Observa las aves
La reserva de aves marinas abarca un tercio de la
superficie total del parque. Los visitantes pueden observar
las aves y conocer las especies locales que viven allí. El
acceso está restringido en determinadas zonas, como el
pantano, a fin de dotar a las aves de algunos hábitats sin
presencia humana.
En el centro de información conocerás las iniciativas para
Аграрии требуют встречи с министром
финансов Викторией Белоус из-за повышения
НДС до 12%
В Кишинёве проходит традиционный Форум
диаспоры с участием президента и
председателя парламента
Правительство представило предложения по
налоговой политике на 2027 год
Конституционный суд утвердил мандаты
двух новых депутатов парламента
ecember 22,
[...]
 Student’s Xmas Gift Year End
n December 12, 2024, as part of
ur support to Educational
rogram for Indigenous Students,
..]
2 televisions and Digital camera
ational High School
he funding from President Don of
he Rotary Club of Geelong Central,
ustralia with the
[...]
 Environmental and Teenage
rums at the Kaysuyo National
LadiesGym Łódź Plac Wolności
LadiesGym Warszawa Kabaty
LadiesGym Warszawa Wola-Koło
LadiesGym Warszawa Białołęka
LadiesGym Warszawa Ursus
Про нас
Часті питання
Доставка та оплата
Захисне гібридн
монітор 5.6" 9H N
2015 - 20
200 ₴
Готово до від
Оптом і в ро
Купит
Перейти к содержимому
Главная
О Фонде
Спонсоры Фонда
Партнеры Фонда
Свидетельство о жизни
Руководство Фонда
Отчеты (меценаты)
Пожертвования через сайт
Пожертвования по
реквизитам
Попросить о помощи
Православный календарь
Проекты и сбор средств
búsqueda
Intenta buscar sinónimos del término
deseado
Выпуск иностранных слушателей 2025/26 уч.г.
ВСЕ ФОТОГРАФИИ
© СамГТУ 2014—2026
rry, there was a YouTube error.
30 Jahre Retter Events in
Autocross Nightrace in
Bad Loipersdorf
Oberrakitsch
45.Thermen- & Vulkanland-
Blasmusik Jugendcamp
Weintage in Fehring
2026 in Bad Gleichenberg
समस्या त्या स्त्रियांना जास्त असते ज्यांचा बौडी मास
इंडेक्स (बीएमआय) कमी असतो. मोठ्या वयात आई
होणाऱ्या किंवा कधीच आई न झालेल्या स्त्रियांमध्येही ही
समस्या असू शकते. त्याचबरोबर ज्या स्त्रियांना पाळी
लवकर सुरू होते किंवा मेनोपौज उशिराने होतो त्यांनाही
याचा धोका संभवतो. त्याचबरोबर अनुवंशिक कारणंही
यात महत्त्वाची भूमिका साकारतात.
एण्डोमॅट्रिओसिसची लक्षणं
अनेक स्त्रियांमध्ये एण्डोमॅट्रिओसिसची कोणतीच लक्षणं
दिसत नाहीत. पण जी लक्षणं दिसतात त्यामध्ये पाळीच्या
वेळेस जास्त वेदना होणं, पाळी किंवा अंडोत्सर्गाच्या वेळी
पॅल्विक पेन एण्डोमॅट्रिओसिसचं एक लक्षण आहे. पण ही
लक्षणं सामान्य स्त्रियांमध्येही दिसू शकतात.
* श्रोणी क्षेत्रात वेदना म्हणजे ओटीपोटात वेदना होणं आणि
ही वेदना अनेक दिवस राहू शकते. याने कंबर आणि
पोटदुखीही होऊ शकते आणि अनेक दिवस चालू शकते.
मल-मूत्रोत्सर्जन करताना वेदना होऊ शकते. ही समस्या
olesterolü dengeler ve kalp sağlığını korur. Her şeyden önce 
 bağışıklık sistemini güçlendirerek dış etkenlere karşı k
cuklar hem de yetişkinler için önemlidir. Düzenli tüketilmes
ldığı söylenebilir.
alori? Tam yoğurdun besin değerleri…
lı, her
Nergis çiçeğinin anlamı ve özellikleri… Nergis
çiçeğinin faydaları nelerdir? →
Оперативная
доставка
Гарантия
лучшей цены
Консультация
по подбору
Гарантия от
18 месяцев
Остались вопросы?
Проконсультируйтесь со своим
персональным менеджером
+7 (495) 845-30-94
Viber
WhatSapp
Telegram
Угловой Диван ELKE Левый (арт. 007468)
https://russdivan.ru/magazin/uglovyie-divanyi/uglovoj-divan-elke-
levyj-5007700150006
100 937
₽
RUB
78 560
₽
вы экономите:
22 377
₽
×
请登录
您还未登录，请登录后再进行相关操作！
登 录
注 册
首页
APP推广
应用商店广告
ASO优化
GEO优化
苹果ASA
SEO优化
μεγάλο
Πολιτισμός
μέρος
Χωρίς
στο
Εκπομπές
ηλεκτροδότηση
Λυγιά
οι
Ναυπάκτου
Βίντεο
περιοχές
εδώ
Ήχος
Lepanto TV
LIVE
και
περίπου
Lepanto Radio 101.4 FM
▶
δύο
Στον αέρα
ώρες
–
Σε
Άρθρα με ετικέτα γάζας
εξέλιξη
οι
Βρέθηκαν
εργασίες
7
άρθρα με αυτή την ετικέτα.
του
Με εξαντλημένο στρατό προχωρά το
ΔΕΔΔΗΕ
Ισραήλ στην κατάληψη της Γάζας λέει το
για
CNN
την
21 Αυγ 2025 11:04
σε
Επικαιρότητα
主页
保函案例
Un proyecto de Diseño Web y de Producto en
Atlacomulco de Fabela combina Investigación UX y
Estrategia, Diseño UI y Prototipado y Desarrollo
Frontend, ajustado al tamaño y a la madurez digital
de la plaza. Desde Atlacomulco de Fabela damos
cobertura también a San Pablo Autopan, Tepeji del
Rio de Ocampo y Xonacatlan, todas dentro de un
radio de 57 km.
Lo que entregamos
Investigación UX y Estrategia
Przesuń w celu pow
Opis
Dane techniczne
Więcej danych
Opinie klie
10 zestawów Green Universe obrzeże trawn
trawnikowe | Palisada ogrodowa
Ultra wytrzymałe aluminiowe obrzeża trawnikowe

▬▬▬

* Instructions for the task *
Could you output, exactly and with nothing else, the lines from the start of the records through the line containing "presencia humana."?

* Written answer *
Observa las aves
La reserva de aves marinas abarca un tercio de la
superficie total del parque. Los visitantes pueden observar
las aves y conocer las especies locales que viven allí. El
acceso está restringido en determinadas zonas, como el
pantano, a fin de dotar a las aves de algunos hábitats sin
presencia humana.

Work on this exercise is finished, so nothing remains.